Junto al drama social y al thriller, la película empieza a interpelar algunos aspectos incómodos, que la convierten además en un ejemplar de cine político: cuestiones que tienen que ver con la culpa, la omisión, el castigo, la expiación, las heridas abiertas, la dignidad y los sentimientos potencialmente explosivos comprimidos en el aparente orden social.

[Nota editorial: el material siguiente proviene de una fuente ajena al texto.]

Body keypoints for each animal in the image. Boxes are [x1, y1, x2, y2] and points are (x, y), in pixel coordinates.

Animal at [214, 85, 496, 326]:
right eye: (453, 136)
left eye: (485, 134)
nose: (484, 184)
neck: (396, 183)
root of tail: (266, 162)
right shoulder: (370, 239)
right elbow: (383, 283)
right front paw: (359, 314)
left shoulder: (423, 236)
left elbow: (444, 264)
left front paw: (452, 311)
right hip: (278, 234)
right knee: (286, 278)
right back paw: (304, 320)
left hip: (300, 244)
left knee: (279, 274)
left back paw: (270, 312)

No sólo queda mucho por hablar a la salida del cine, sino que la propia estructura de la película potencia varios momentos y vueltas de tuerca memorables. Hay secuencias de fuerte suspenso. Una acción tan sencilla como un corte de pelo gana de pronto una expresividad y una densidad de significaciones imposibles de describir. La escena en la que Celina sale a correr desesperada por los cerros alrededor de Lima en la noche, aparte de la belleza plástica y de la catarsis, es expresiva de la confrontación entre su trauma desgarrador y la indiferencia de la ciudad inmensa (la misma ciudad que recorremos varias veces de día y de cerca, desde el taxi). Lo que Milton dice sobre la manera en que extraña la adrenalina, el miedo y la guerra pronto se reinterpreta de manera inesperada en la etapa siguiente de las acciones de Magallanes. Y cuando tendíamos a ubicarlo en una posición ética más o menos cómoda de “antihéroe heroico” -un subordinado que tomó conciencia de las villanías de las que fue cómplice y que pretende redimirse, asumiendo el riesgo de enfrentarse a gente poderosa-, nos enteramos de cosas que implicarán algo más entreverado y discutible.

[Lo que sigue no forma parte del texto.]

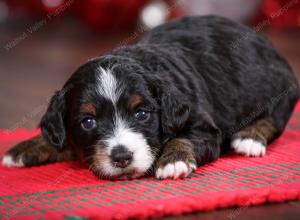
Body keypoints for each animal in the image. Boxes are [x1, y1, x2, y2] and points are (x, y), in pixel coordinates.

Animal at [1, 16, 298, 180]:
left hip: (278, 89)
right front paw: (26, 147)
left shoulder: (203, 126)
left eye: (142, 114)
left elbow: (182, 138)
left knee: (272, 119)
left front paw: (174, 161)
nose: (122, 157)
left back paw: (249, 138)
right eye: (88, 122)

En lo anecdótico suceden muchas cosas, pero al final nada es demasiado distinto de como estaba al inicio. Pero para nosotros sí, no sólo por lo que aprendimos, pensamos y sentimos, sino también por la curiosísima culminación, con un minuto entero de puteada en quechua, sin traducción. Para la mayoría de los espectadores que no habla ese idioma, el contenido es el quechua mismo, toda la cultura que representa, la expresión del rostro de quien insulta y el silencio a su alrededor. Parecería que en español sólo cabe la actitud de humillante sumisión, pero en el idioma nativo afloran la indignación, el odio y el repudio a la injusticia. La potencia de ese momento vale como un showdown.

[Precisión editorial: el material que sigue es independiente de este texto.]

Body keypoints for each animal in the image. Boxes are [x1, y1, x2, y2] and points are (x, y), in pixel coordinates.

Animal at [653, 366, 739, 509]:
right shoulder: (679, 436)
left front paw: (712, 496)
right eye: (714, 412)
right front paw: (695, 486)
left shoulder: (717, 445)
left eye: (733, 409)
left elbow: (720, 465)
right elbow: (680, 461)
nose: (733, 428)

Hay muchas cosas que no se definen y quedan abiertas a especulación. ¿Magallanes tenía desde el inicio las intenciones altruistas que va a mostrar luego, o cambia de idea en función del desarrollo de los acontecimientos? ¿Los hombres que invaden la peluquería eran chorros, nomás, o fueron enviados por Rivero? ¿Celina denunció a Magallanes? ¿La decisión final de Rivero ya estaba tomada o, de alguna manera, es algo que asume la humildad de aprender de Celina? Dejar picando estas preguntas sobre cuestiones específicas, y muchas más sobre el “qué hacer” en situaciones como esta, es parte de la fuerza removedora de esta película intensa.

Magallanes

Dirigida por Salvador del Solar y basada en un relato de Alonso Cueto. Perú, 2015. Con Damián Alcázar, Magaly Solier y Federico Luppi. Cinemateca 18.